• Problem requirements: Send back exactly the lines from the opening line of the records below through the one with "- [Глава 0](/21-sposob/glava-0)".
——————
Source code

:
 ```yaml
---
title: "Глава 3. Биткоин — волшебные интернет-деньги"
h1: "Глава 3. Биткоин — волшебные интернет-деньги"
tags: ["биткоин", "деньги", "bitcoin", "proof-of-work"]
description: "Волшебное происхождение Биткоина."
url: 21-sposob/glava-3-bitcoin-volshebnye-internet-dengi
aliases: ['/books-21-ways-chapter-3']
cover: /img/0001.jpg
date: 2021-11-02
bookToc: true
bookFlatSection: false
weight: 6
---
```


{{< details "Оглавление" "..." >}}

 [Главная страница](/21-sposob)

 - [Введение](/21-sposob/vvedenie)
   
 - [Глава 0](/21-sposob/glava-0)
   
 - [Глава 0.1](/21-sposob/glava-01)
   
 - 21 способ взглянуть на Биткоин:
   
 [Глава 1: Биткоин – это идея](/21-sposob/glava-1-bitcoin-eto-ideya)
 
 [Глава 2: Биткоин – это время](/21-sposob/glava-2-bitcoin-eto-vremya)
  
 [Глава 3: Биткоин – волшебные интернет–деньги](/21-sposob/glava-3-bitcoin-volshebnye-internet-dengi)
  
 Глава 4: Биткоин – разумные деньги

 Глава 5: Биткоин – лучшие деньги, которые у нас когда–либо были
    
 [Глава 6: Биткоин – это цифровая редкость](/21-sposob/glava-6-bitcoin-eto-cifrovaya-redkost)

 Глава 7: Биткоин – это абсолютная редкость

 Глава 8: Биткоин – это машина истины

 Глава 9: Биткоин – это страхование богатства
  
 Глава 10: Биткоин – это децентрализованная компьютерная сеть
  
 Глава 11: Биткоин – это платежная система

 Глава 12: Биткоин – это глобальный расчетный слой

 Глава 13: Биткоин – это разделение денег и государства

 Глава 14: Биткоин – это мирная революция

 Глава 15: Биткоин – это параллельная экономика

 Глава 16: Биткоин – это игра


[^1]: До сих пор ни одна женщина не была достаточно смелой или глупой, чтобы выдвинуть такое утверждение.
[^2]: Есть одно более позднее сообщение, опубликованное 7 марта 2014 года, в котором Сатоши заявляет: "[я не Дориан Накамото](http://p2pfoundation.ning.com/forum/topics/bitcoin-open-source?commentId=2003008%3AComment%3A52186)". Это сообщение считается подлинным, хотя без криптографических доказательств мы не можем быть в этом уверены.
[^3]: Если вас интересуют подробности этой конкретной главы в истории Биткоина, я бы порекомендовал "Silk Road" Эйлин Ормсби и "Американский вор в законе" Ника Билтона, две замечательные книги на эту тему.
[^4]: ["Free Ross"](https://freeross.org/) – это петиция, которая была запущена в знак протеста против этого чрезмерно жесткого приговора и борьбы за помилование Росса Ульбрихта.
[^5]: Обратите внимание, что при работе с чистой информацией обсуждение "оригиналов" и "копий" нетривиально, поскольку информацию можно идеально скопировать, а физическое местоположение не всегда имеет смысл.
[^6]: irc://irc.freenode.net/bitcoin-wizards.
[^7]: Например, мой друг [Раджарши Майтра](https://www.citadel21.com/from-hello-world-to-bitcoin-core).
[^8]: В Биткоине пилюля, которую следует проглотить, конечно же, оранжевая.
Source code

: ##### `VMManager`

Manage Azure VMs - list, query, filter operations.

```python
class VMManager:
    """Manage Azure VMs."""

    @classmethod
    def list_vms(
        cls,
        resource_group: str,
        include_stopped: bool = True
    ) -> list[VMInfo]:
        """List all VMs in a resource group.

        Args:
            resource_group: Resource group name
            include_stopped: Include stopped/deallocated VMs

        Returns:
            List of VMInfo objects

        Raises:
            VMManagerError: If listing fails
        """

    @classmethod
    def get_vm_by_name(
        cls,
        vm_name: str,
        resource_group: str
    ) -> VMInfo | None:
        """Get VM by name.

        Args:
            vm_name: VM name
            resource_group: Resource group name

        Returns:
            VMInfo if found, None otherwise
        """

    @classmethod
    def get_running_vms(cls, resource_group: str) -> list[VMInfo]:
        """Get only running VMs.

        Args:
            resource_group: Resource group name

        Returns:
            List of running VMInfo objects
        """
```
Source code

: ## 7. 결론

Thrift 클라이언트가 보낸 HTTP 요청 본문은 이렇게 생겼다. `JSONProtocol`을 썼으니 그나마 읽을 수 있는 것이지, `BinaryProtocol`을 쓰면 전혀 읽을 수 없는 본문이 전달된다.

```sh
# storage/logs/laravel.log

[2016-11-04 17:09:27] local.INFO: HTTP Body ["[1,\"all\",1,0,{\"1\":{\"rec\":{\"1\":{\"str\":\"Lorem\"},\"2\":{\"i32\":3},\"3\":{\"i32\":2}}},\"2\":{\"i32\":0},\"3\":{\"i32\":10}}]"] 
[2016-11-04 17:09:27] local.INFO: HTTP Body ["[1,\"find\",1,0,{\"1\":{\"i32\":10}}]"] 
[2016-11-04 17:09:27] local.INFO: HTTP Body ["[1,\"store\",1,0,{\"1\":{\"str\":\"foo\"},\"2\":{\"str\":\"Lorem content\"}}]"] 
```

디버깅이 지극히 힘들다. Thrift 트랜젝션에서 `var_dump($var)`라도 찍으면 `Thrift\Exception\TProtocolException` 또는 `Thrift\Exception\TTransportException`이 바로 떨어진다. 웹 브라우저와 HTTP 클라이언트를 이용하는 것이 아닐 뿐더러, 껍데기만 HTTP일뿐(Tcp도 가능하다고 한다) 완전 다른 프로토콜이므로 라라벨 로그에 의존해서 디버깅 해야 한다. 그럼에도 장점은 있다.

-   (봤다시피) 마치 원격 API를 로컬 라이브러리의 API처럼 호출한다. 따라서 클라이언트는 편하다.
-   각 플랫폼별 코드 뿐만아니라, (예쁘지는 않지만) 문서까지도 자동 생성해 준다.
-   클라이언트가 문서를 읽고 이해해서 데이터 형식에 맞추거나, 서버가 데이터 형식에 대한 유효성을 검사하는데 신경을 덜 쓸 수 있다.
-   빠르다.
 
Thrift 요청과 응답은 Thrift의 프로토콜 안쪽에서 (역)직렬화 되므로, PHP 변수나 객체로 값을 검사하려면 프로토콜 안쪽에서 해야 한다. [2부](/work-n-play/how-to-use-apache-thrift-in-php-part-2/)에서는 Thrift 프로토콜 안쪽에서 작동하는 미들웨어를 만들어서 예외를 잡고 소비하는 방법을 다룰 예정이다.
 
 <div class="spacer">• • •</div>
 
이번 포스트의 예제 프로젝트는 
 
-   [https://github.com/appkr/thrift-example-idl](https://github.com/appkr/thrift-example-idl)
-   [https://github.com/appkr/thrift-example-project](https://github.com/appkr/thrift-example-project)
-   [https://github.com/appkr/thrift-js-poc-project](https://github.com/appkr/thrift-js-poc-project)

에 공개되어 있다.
——————
• Expected output:
Source code

:
 ```yaml
---
title: "Глава 3. Биткоин — волшебные интернет-деньги"
h1: "Глава 3. Биткоин — волшебные интернет-деньги"
tags: ["биткоин", "деньги", "bitcoin", "proof-of-work"]
description: "Волшебное происхождение Биткоина."
url: 21-sposob/glava-3-bitcoin-volshebnye-internet-dengi
aliases: ['/books-21-ways-chapter-3']
cover: /img/0001.jpg
date: 2021-11-02
bookToc: true
bookFlatSection: false
weight: 6
---
```


{{< details "Оглавление" "..." >}}

 [Главная страница](/21-sposob)

 - [Введение](/21-sposob/vvedenie)
   
 - [Глава 0](/21-sposob/glava-0)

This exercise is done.